"Children may not understand political alliances or intellectual argumentation, but they surely understand rubber bands and fistfights."--Steven Pinker, from The Stuff of Thought: Language as a Window into Human Nature (Viking, 2007).
SOMETIMES A CIGAR is just a cigar. Then again, mischief is the hot smoke that curls off the end of a lit intellect. And sometimes a diamond in the rough is indeed just an ancient deposit of highly compressed carbon. But no facet of humanity's evolved "genius" as Aristotle put it more than 2,300 years ago, sparkles so brilliantly as our unique capacities for extra-literal description and comprehension.
Until recently, most professional sources have attributed our proficiency with language to a pair of knuckle-sized regions on the brain's left side called Broca's area and Wernicke's area. The former module was responsible for grammar, the latter for word meanings. But new technologies, featuring functional Magnetic Resonance Imaging (fMRI), have allowed scientists to probe non-invasively into the brains of healthy volunteers and to discover, first, that other parts of the brain share in these responsibilities and, second, that Broca's and Wernicke's regions contribute to other important tasks as well.
For some, such frustrating complexity spells the end of the "modularity" hypothesis that instructs the functional specialization of certain identifiable neural systems. For others, including psychologist Gary Marcus, author of The Birth of the Mind (Basic Books, 2004), new evidence suggests "not that we should abandon modules (the Swiss Army Knife view of the brain) but that we should rethink them--in light of evolution."
While he acknowledges that the brain's left hemisphere appears to be devoted to both language and problem solving, R. Grant Steen, psychologist, neurophysiologist, and author of The Evolving Brain (Prometheus, 2007), agrees with Marcus, defining language (as opposed to mere communication) in very practical, adaptive terms:
[L]anguage is a system of communication that enables one to understand, predict, and influence the action of others. Inherent in this definition is a concept of theory of mind: if communication is instinctual rather than having a purpose, then it should probably not be considered a language. If communication has a purpose, this assumes an awareness of other independent actors, whose actions can potentially be influenced.... [F]or communication to serve the needs of the listener as well as the needs of the speaker, the listener must be able to understand what the speaker is "really" saying. It is not enough to understand the literal meaning of speech.

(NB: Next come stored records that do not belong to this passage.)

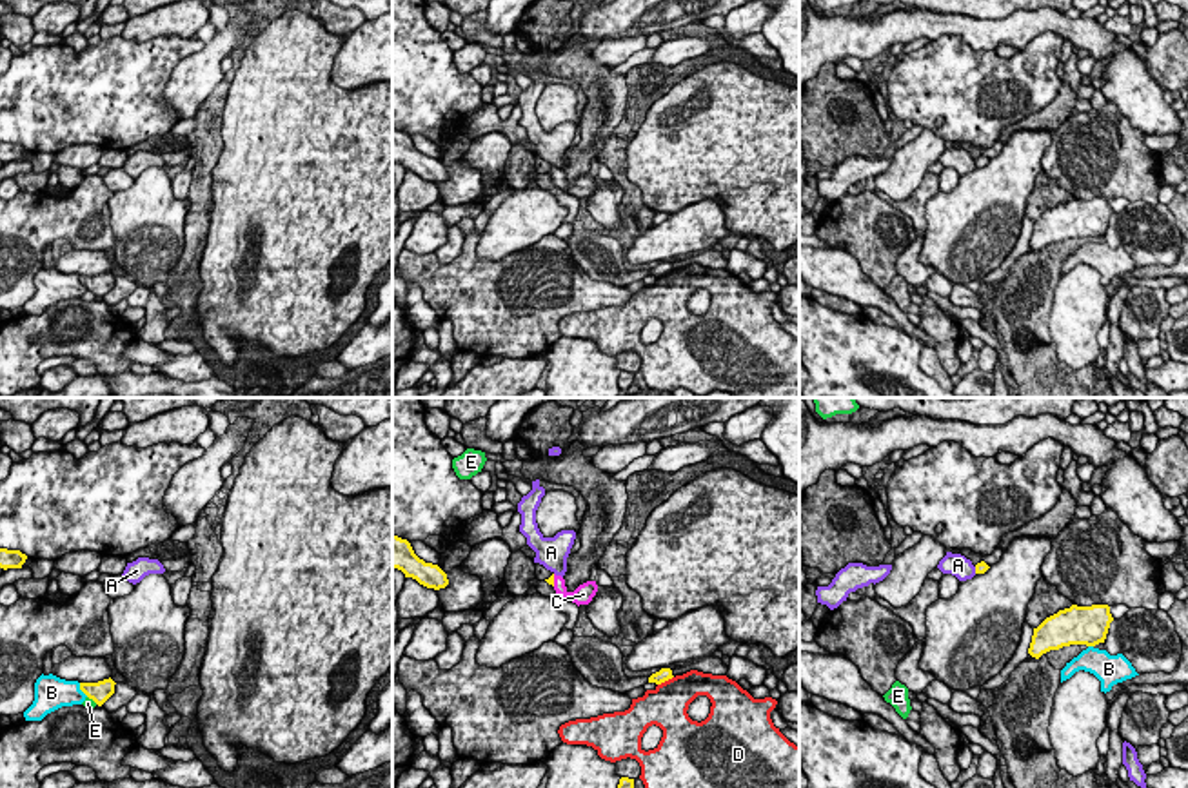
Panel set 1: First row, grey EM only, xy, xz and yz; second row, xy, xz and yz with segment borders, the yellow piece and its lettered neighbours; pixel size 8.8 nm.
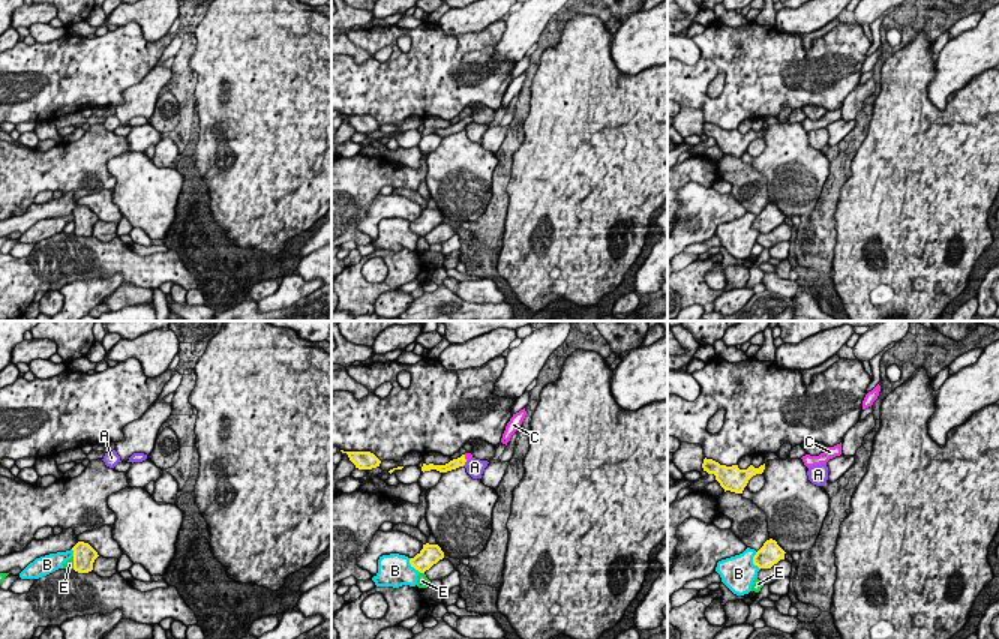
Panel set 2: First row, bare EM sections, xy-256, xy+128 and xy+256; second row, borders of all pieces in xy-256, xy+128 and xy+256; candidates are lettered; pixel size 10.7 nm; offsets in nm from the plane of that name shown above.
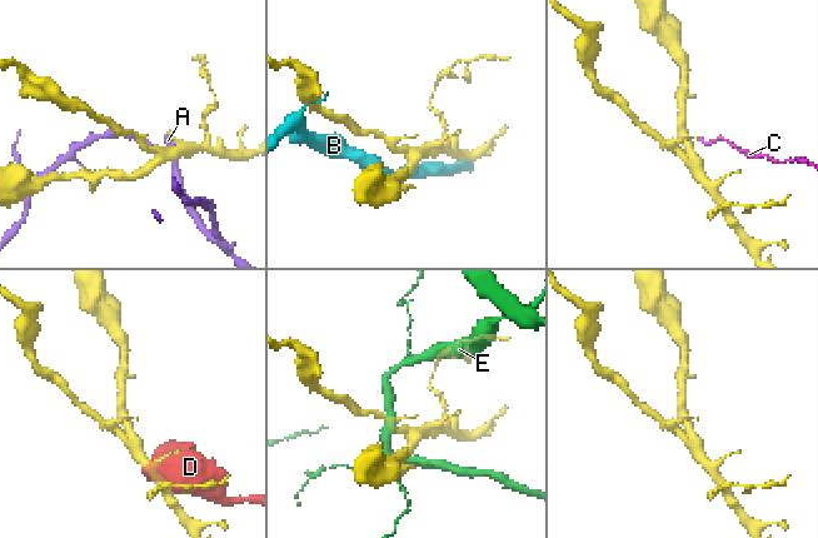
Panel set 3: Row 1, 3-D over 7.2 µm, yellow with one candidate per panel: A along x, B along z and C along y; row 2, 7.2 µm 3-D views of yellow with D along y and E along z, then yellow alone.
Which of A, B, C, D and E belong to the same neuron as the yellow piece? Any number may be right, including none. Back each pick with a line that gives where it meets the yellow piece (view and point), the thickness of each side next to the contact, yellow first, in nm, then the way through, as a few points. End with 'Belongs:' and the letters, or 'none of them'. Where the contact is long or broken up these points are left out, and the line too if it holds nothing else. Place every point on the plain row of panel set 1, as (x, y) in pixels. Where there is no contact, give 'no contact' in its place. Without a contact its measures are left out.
C: contact xz (553, 173); calibres 60 and 100 nm; way xz (551, 173), (553, 173), (560, 180)
Belongs: C

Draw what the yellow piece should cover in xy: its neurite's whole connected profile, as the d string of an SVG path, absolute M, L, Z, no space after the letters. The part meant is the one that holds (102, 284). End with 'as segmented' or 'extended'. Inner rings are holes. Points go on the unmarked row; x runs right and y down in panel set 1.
M109 271L98 276L80 276L80 283L102 300L114 287L114 278L116 276Z | as segmented

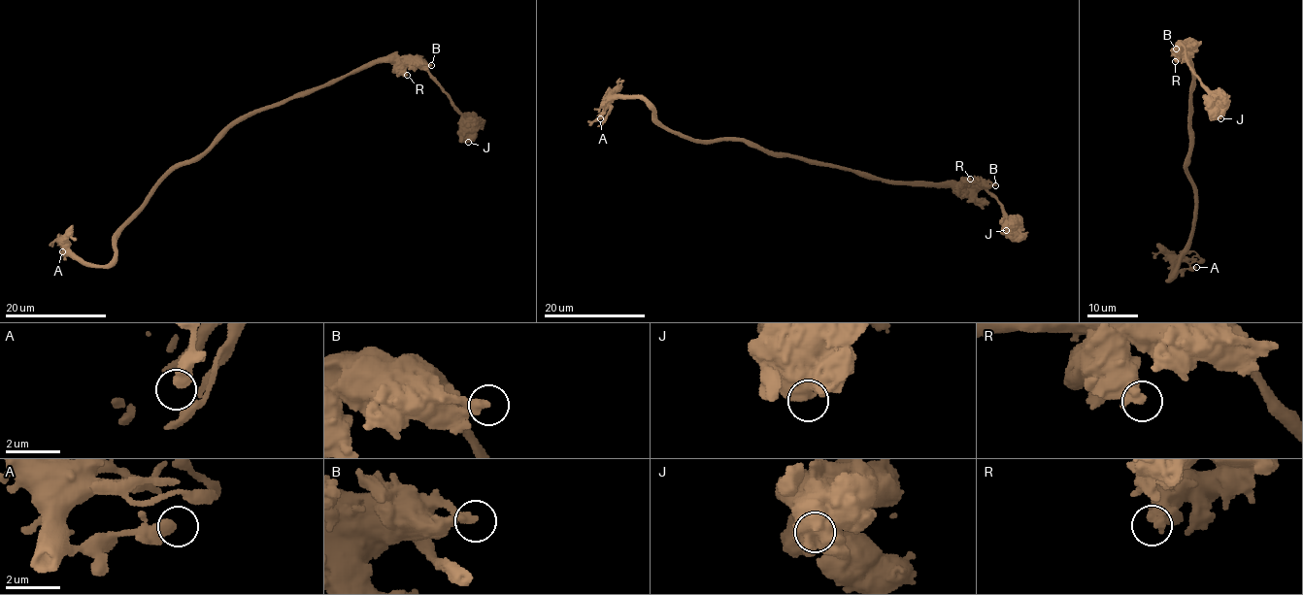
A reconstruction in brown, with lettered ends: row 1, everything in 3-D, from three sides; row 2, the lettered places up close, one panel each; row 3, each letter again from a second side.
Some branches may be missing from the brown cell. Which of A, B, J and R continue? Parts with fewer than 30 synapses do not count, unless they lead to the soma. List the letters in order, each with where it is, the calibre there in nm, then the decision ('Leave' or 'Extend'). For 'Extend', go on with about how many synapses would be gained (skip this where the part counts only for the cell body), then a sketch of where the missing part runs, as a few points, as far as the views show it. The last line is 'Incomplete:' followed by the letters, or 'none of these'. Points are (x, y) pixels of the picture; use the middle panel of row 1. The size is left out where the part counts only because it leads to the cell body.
A: Place: (600, 118). Thickness 440 nm. Leave
B: Place: (995, 185). Thickness 280 nm. Leave
J: Place: (1006, 230). Thickness 750 nm. Leave
R: Place: (970, 179). Thickness 550 nm. Leave
Incomplete: none of these

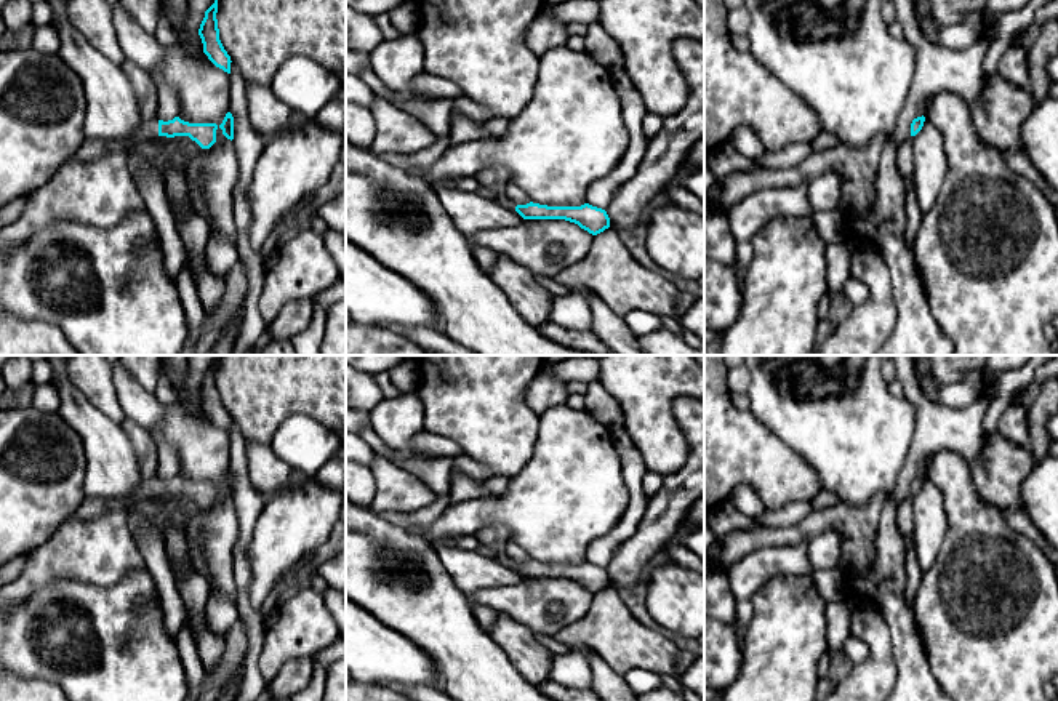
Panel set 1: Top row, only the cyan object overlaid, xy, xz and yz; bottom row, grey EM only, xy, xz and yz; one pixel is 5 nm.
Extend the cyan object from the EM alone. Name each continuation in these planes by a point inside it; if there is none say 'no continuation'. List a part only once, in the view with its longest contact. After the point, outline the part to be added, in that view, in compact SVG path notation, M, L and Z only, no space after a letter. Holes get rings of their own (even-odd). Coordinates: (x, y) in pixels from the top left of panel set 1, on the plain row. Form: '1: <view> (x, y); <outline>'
1: xy (149, 487); M158 477L142 480L134 490L136 498L157 496L157 495L158 495Z

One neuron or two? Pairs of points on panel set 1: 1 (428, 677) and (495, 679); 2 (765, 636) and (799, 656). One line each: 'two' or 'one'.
1: two
2: one

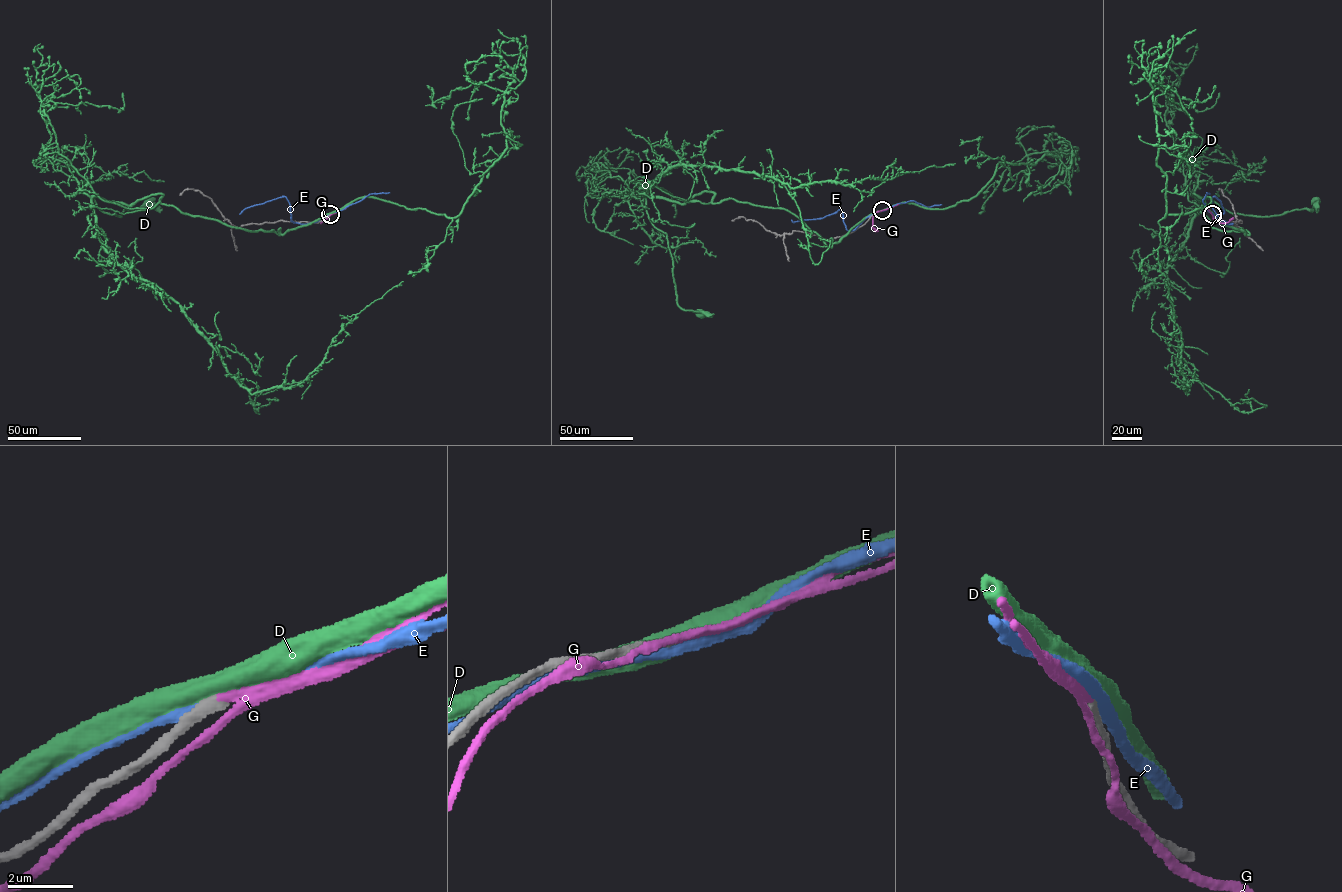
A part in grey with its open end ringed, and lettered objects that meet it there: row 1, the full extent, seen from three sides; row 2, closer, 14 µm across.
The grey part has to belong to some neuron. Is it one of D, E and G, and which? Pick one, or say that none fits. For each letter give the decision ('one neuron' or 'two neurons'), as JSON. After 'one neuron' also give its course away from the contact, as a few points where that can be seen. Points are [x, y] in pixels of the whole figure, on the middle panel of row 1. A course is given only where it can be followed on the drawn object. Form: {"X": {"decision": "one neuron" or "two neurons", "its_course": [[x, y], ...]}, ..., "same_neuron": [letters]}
{"D": {"decision": "two neurons"}, "E": {"decision": "two neurons"}, "G": {"decision": "one neuron", "its_course": [[882, 210], [873, 217], [872, 227], [877, 231]]}, "same_neuron": ["G"]}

Broadly stated, then, experts seek out the neural substrates and processes of figurative language comprehension in order to distinguish the biological bases of what makes humans most exceptional among animals. In the end, they hope as well to develop more effective means of restoring these extraordinary abilities to those who have lost them and, perhaps, to enhance such talents for the benefit of our collective future. Although the search has just begun, we have already learned a great deal.
Two intimately associated paradigms have suffered intense scrutiny in recent years. The standard model of figurative language processing--sometimes referred to as the "indirect" or "sequential" view--maintains that the brain initially analyzes passages for literal meaning and, if the literal interpretation makes no sense, then reprocesses the words for access to an appropriate figurative meaning. According to the related dichotomous model of "laterality," the brain's left hemisphere (LH) is responsible for processing literal language while its right hemisphere (RH) is enlisted only to decode figurative expressions.